MPIX_Win_wait_stream matches calls to MPIX_Win_complete_stream issued by each process that was granted access to the window during this exposure epoch created by MPIX_Win_post_stream. A call to MPIX_Win_wait_stream blocks the GPU stream stream until all matching calls to MPIX_Win_complete_stream have completed execution.
MPIX_Win_wait_stream enqueues GPU wait kernels into the GPU stream stream. Successful completion of the execution of the enqueued GPU wait kernels guarantees that all origin processes with access to the active exposure epoch have completed access to the local window, and all RMA operations with access to the local window have completed.

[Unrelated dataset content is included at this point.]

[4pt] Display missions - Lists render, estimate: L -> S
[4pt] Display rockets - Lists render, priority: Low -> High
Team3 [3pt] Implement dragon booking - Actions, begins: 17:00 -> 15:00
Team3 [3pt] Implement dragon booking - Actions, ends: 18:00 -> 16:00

Note, return from MPIX_Win_wait_stream does not guarantee completion of all RMA operations with access to the local window. Operations are enqueued to the GPU control processor stream and executed in-order to other operations in the stream.
Return Values
None.
Examples
C/C++ Example
Example code snippet showing the usage of basic stream triggered communication operations and comparing about regular non-GPU stream aware MPI active RMA operation.

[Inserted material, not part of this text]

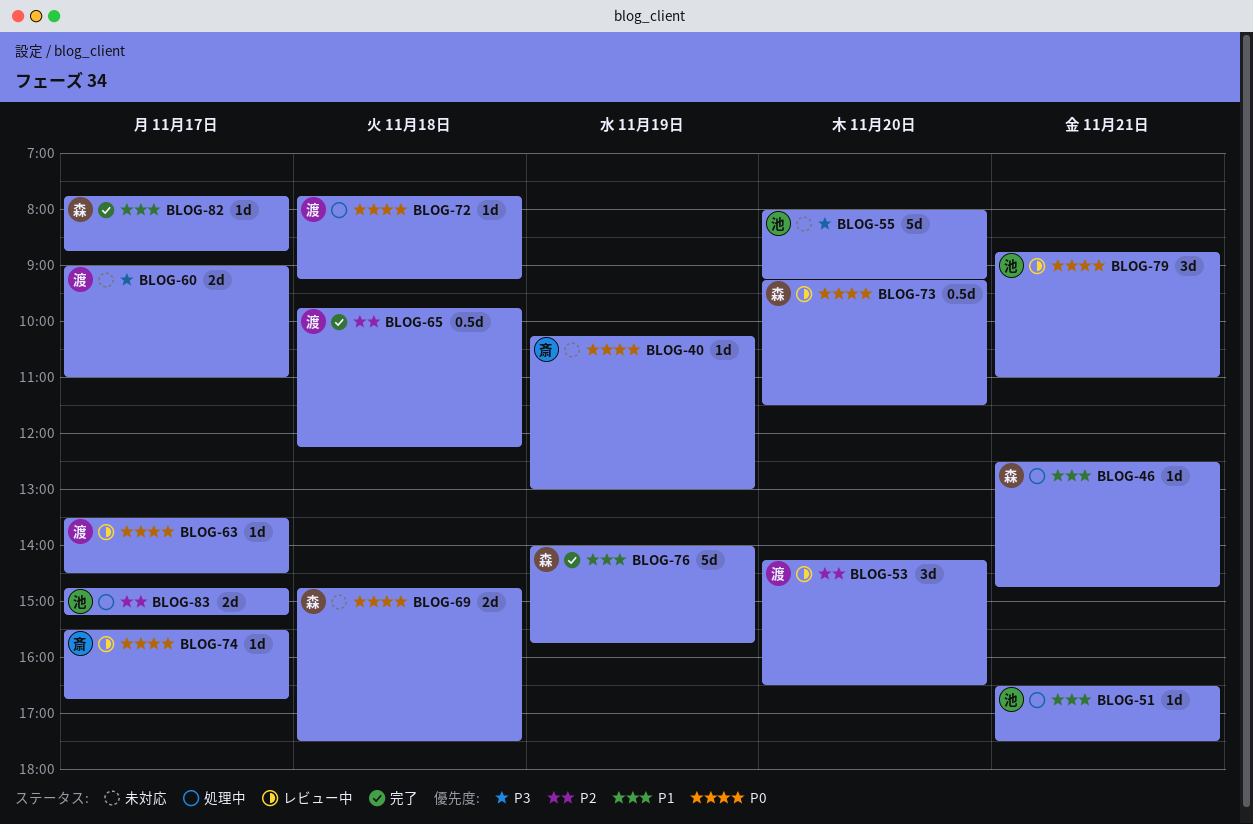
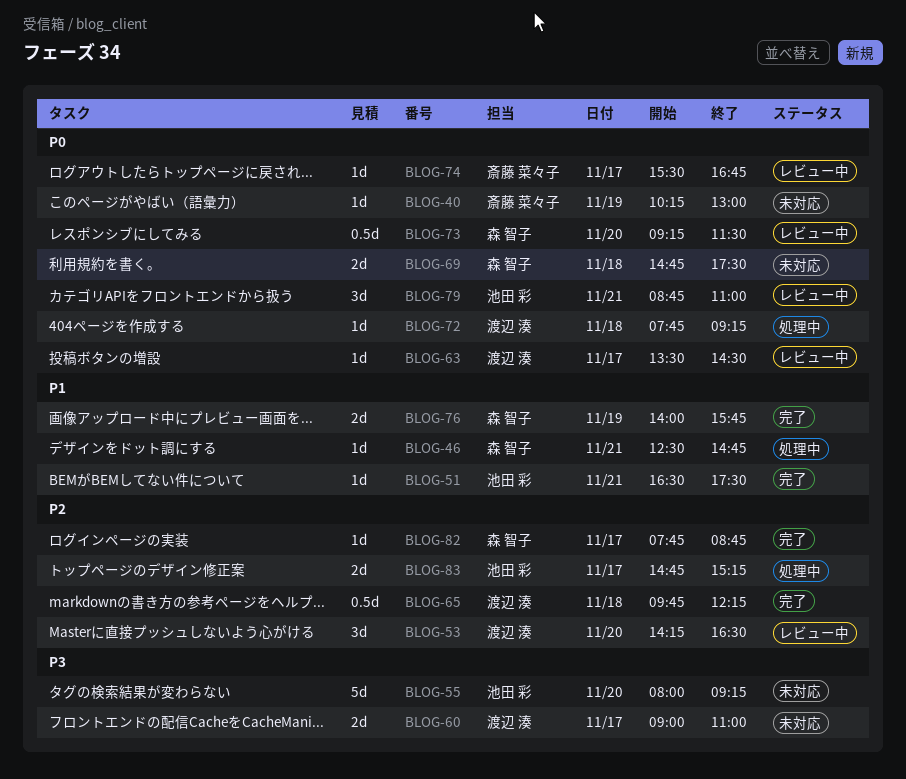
BLOG-51, status: 処理中 -> 完了
BLOG-76, estimate: 5d -> 2d
BLOG-82, priority: P1 -> P2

Non-GPU Stream-aware Example
for (int i = 0; i < iterations; i++ ) {
    MPI_Win_post(group,0,win);
    increment<<<nb,nt,0,stream>>>(n,source);
    CHECK(hipStreamSynchronize(stream));
    MPI_Win_start(group,0,win);
    MPI_Put(source,n,MPI_INT,left,fromL-base,n,MPI_INT,win);
    MPI_Put(source,n,MPI_INT,right,fromR-base,n,MPI_INT,win);
    MPI_Win_complete(win);
    MPI_Win_wait(win);
    compare<<<nb,nt,0,stream>>>(i,n,fromL);
    compare<<<nb,nt,0,stream>>>(i,n,fromR);
    CHECK(hipStreamSynchronize(stream));
}
GPU Stream-aware Example
for (int i = 0; i < iterations; i++ ) {
    MPIX_Win_post_stream(group,win,stream);
    increment<<<nb,nt,0,stream>>>(n,source);
    MPI_Win_start(group,MPI_MODE_STREAM,win);
    MPI_Put(source,n,MPI_INT,left,fromL-base,n,MPI_INT,win);
    MPI_Put(source,n,MPI_INT,right,fromR-base,n,MPI_INT,win);
    MPIX_Win_complete_stream(win,stream);
    MPIX_Win_wait_stream(win,stream);
    compare<<<nb,nt,0,stream>>>(i,n,fromL);
    compare<<<nb,nt,0,stream>>>(i,n,fromR);
}
CHECK(hipStreamSynchronize(stream));